▸ DATA EXCERPTS
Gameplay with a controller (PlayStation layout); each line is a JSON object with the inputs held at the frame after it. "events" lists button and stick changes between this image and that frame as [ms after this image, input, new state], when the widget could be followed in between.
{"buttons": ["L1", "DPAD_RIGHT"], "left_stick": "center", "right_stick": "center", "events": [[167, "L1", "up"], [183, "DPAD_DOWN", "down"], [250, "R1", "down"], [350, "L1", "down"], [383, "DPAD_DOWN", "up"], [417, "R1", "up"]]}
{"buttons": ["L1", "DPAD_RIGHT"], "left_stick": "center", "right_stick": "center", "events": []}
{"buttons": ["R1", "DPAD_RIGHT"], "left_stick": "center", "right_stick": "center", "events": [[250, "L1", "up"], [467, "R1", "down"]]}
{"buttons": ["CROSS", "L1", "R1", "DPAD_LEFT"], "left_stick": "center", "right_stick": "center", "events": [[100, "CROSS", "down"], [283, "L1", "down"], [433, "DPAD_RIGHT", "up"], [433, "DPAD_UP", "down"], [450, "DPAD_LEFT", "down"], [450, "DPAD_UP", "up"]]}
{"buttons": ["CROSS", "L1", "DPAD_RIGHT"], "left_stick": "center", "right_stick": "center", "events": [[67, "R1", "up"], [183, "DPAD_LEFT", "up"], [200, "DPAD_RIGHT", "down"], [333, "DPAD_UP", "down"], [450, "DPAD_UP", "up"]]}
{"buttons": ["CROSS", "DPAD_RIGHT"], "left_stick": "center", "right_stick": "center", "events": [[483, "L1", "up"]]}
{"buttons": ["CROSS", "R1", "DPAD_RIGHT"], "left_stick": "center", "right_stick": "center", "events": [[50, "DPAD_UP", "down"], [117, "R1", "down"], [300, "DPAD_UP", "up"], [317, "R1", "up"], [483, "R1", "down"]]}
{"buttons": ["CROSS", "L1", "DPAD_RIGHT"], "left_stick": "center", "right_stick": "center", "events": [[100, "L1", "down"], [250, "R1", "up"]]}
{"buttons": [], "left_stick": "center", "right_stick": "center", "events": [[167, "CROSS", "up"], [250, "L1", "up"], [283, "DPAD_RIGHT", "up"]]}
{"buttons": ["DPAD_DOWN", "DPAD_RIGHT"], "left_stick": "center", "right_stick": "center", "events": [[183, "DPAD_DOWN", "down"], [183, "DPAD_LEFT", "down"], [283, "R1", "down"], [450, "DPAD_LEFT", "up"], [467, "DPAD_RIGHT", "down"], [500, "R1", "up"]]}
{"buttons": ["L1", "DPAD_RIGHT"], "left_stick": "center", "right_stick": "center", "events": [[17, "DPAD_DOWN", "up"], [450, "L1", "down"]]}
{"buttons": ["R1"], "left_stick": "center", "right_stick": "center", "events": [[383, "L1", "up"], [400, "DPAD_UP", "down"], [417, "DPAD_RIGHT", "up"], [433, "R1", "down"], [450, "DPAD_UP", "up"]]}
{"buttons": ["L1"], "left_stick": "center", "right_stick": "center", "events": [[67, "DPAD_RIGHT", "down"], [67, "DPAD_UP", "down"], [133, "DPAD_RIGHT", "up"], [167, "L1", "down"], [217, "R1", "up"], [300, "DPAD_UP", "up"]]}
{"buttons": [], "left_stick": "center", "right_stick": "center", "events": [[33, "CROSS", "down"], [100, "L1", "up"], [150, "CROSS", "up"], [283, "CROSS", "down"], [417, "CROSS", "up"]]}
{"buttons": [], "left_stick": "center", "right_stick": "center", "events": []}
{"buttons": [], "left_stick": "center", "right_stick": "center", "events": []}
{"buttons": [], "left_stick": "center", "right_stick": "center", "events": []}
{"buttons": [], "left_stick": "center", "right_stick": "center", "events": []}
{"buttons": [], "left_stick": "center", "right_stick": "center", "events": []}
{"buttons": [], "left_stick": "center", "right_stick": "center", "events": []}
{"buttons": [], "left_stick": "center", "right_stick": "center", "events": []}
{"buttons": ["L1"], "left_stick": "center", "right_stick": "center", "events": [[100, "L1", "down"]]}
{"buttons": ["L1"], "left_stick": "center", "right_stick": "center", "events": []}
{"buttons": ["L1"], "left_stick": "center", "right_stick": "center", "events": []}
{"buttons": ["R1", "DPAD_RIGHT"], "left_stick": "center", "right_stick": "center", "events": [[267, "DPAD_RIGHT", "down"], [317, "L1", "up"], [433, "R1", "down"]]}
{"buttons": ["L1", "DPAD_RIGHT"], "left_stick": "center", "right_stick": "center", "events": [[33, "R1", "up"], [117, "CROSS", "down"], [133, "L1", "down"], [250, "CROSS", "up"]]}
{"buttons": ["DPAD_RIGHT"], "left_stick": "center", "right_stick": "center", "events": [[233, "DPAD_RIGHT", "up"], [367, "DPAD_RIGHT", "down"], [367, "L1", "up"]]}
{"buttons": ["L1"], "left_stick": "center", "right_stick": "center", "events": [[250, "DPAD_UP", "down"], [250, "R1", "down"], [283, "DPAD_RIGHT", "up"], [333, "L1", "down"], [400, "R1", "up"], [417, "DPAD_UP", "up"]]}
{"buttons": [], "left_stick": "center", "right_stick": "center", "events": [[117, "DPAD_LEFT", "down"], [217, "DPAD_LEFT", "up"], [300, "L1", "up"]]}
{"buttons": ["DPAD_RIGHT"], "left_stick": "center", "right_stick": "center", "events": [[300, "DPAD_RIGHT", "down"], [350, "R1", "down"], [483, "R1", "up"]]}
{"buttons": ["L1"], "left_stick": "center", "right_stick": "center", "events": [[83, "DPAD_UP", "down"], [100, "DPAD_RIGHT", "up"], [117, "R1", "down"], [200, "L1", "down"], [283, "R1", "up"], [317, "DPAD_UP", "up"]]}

▸ TASK GOAL
Each of the records is to be written out again exactly.

▸ RESPONSE
Gameplay with a controller (PlayStation layout); each line is a JSON object with the inputs held at the frame after it. "events" lists button and stick changes between this image and that frame as [ms after this image, input, new state], when the widget could be followed in between.
{"buttons": ["L1", "DPAD_RIGHT"], "left_stick": "center", "right_stick": "center", "events": [[167, "L1", "up"], [183, "DPAD_DOWN", "down"], [250, "R1", "down"], [350, "L1", "down"], [383, "DPAD_DOWN", "up"], [417, "R1", "up"]]}
{"buttons": ["L1", "DPAD_RIGHT"], "left_stick": "center", "right_stick": "center", "events": []}
{"buttons": ["R1", "DPAD_RIGHT"], "left_stick": "center", "right_stick": "center", "events": [[250, "L1", "up"], [467, "R1", "down"]]}
{"buttons": ["CROSS", "L1", "R1", "DPAD_LEFT"], "left_stick": "center", "right_stick": "center", "events": [[100, "CROSS", "down"], [283, "L1", "down"], [433, "DPAD_RIGHT", "up"], [433, "DPAD_UP", "down"], [450, "DPAD_LEFT", "down"], [450, "DPAD_UP", "up"]]}
{"buttons": ["CROSS", "L1", "DPAD_RIGHT"], "left_stick": "center", "right_stick": "center", "events": [[67, "R1", "up"], [183, "DPAD_LEFT", "up"], [200, "DPAD_RIGHT", "down"], [333, "DPAD_UP", "down"], [450, "DPAD_UP", "up"]]}
{"buttons": ["CROSS", "DPAD_RIGHT"], "left_stick": "center", "right_stick": "center", "events": [[483, "L1", "up"]]}
{"buttons": ["CROSS", "R1", "DPAD_RIGHT"], "left_stick": "center", "right_stick": "center", "events": [[50, "DPAD_UP", "down"], [117, "R1", "down"], [300, "DPAD_UP", "up"], [317, "R1", "up"], [483, "R1", "down"]]}
{"buttons": ["CROSS", "L1", "DPAD_RIGHT"], "left_stick": "center", "right_stick": "center", "events": [[100, "L1", "down"], [250, "R1", "up"]]}
{"buttons": [], "left_stick": "center", "right_stick": "center", "events": [[167, "CROSS", "up"], [250, "L1", "up"], [283, "DPAD_RIGHT", "up"]]}
{"buttons": ["DPAD_DOWN", "DPAD_RIGHT"], "left_stick": "center", "right_stick": "center", "events": [[183, "DPAD_DOWN", "down"], [183, "DPAD_LEFT", "down"], [283, "R1", "down"], [450, "DPAD_LEFT", "up"], [467, "DPAD_RIGHT", "down"], [500, "R1", "up"]]}
{"buttons": ["L1", "DPAD_RIGHT"], "left_stick": "center", "right_stick": "center", "events": [[17, "DPAD_DOWN", "up"], [450, "L1", "down"]]}
{"buttons": ["R1"], "left_stick": "center", "right_stick": "center", "events": [[383, "L1", "up"], [400, "DPAD_UP", "down"], [417, "DPAD_RIGHT", "up"], [433, "R1", "down"], [450, "DPAD_UP", "up"]]}
{"buttons": ["L1"], "left_stick": "center", "right_stick": "center", "events": [[67, "DPAD_RIGHT", "down"], [67, "DPAD_UP", "down"], [133, "DPAD_RIGHT", "up"], [167, "L1", "down"], [217, "R1", "up"], [300, "DPAD_UP", "up"]]}
{"buttons": [], "left_stick": "center", "right_stick": "center", "events": [[33, "CROSS", "down"], [100, "L1", "up"], [150, "CROSS", "up"], [283, "CROSS", "down"], [417, "CROSS", "up"]]}
{"buttons": [], "left_stick": "center", "right_stick": "center", "events": []}
{"buttons": [], "left_stick": "center", "right_stick": "center", "events": []}
{"buttons": [], "left_stick": "center", "right_stick": "center", "events": []}
{"buttons": [], "left_stick": "center", "right_stick": "center", "events": []}
{"buttons": [], "left_stick": "center", "right_stick": "center", "events": []}
{"buttons": [], "left_stick": "center", "right_stick": "center", "events": []}
{"buttons": [], "left_stick": "center", "right_stick": "center", "events": []}
{"buttons": ["L1"], "left_stick": "center", "right_stick": "center", "events": [[100, "L1", "down"]]}
{"buttons": ["L1"], "left_stick": "center", "right_stick": "center", "events": []}
{"buttons": ["L1"], "left_stick": "center", "right_stick": "center", "events": []}
{"buttons": ["R1", "DPAD_RIGHT"], "left_stick": "center", "right_stick": "center", "events": [[267, "DPAD_RIGHT", "down"], [317, "L1", "up"], [433, "R1", "down"]]}
{"buttons": ["L1", "DPAD_RIGHT"], "left_stick": "center", "right_stick": "center", "events": [[33, "R1", "up"], [117, "CROSS", "down"], [133, "L1", "down"], [250, "CROSS", "up"]]}
{"buttons": ["DPAD_RIGHT"], "left_stick": "center", "right_stick": "center", "events": [[233, "DPAD_RIGHT", "up"], [367, "DPAD_RIGHT", "down"], [367, "L1", "up"]]}
{"buttons": ["L1"], "left_stick": "center", "right_stick": "center", "events": [[250, "DPAD_UP", "down"], [250, "R1", "down"], [283, "DPAD_RIGHT", "up"], [333, "L1", "down"], [400, "R1", "up"], [417, "DPAD_UP", "up"]]}
{"buttons": [], "left_stick": "center", "right_stick": "center", "events": [[117, "DPAD_LEFT", "down"], [217, "DPAD_LEFT", "up"], [300, "L1", "up"]]}
{"buttons": ["DPAD_RIGHT"], "left_stick": "center", "right_stick": "center", "events": [[300, "DPAD_RIGHT", "down"], [350, "R1", "down"], [483, "R1", "up"]]}
{"buttons": ["L1"], "left_stick": "center", "right_stick": "center", "events": [[83, "DPAD_UP", "down"], [100, "DPAD_RIGHT", "up"], [117, "R1", "down"], [200, "L1", "down"], [283, "R1", "up"], [317, "DPAD_UP", "up"]]}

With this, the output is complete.